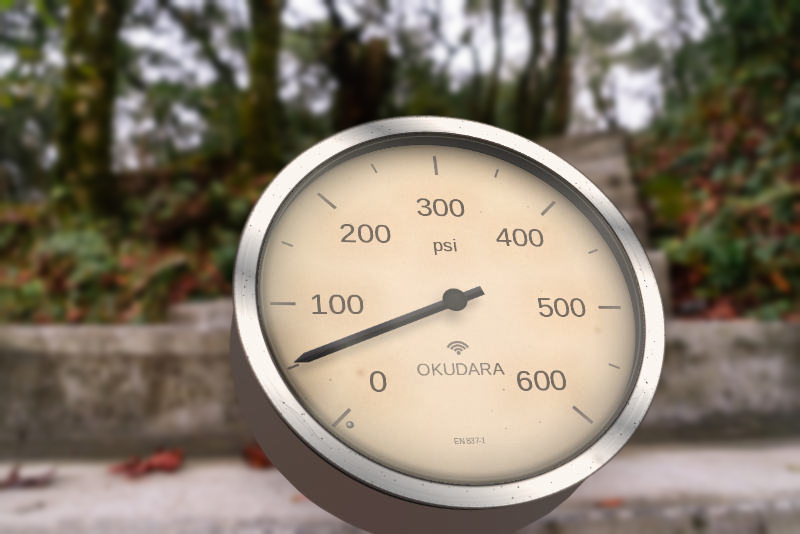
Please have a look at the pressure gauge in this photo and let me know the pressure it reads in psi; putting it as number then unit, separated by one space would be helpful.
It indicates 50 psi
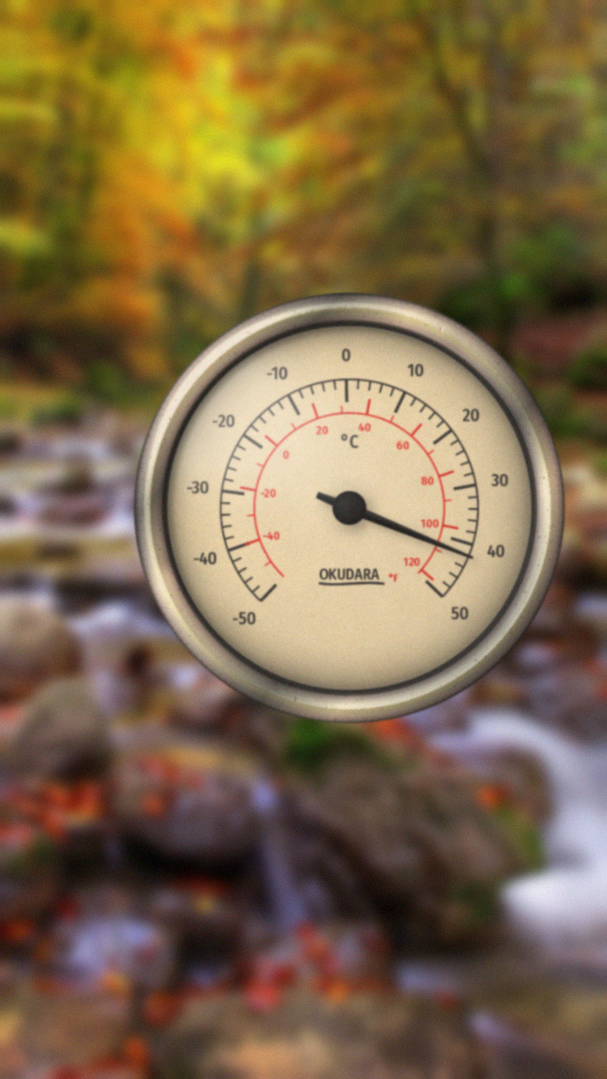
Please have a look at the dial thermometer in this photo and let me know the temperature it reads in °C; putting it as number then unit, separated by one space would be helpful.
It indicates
══════
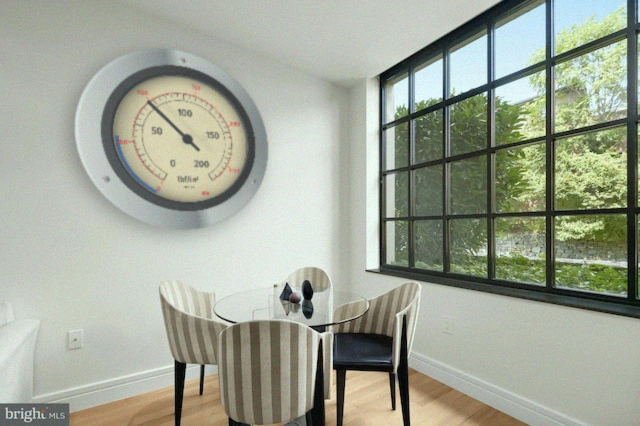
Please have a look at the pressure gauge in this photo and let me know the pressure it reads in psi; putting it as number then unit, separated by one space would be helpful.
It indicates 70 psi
══════
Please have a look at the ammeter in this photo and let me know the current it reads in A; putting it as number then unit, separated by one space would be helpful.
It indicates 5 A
══════
> **DIRECTIONS FOR THIS TASK**: Which lines above contain the word "space"? Return each of them in full.

> **SOLUTION TO THIS EXERCISE**:
Please have a look at the pressure gauge in this photo and let me know the pressure it reads in psi; putting it as number then unit, separated by one space would be helpful.
Please have a look at the dial thermometer in this photo and let me know the temperature it reads in °C; putting it as number then unit, separated by one space would be helpful.
Please have a look at the pressure gauge in this photo and let me know the pressure it reads in psi; putting it as number then unit, separated by one space would be helpful.
Please have a look at the ammeter in this photo and let me know the current it reads in A; putting it as number then unit, separated by one space would be helpful.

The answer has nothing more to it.